Records provided:
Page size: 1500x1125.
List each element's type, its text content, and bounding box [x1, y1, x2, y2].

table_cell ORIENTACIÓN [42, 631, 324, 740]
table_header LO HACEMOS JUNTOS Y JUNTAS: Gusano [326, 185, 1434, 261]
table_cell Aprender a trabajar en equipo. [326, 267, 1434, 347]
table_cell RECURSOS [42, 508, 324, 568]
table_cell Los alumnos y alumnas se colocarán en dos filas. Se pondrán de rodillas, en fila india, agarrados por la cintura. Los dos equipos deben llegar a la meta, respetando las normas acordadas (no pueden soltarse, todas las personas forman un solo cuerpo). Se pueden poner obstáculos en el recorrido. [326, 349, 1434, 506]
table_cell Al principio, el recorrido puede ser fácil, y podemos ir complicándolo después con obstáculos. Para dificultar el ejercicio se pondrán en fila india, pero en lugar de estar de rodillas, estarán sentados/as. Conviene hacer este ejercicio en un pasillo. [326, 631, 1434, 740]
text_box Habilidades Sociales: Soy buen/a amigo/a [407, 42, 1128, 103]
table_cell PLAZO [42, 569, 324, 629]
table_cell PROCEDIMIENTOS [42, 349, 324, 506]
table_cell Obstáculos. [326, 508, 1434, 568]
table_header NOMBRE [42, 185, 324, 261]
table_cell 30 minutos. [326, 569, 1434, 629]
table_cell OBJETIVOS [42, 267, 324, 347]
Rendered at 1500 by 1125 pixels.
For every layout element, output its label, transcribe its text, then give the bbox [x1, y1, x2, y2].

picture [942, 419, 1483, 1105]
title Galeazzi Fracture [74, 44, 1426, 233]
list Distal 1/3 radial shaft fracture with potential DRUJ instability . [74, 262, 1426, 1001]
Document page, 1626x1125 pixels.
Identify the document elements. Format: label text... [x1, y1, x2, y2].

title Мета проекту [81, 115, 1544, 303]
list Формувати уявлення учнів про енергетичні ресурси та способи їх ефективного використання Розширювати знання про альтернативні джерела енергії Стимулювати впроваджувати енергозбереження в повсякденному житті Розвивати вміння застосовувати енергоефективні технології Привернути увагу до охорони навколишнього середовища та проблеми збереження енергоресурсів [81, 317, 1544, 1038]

Exercise: May I have exactly the lines from the one containing "For every layout" through the last line of the data, both included?

Task result:
For every layout element, output its label, transcribe its text, then give the bbox [x1, y1, x2, y2].

picture [942, 419, 1483, 1105]
title Galeazzi Fracture [74, 44, 1426, 233]
list Distal 1/3 radial shaft fracture with potential DRUJ instability . [74, 262, 1426, 1001]
Document page, 1626x1125 pixels.
Identify the document elements. Format: label text... [x1, y1, x2, y2].

title Мета проекту [81, 115, 1544, 303]
list Формувати уявлення учнів про енергетичні ресурси та способи їх ефективного використання Розширювати знання про альтернативні джерела енергії Стимулювати впроваджувати енергозбереження в повсякденному житті Розвивати вміння застосовувати енергоефективні технології Привернути увагу до охорони навколишнього середовища та проблеми збереження енергоресурсів [81, 317, 1544, 1038]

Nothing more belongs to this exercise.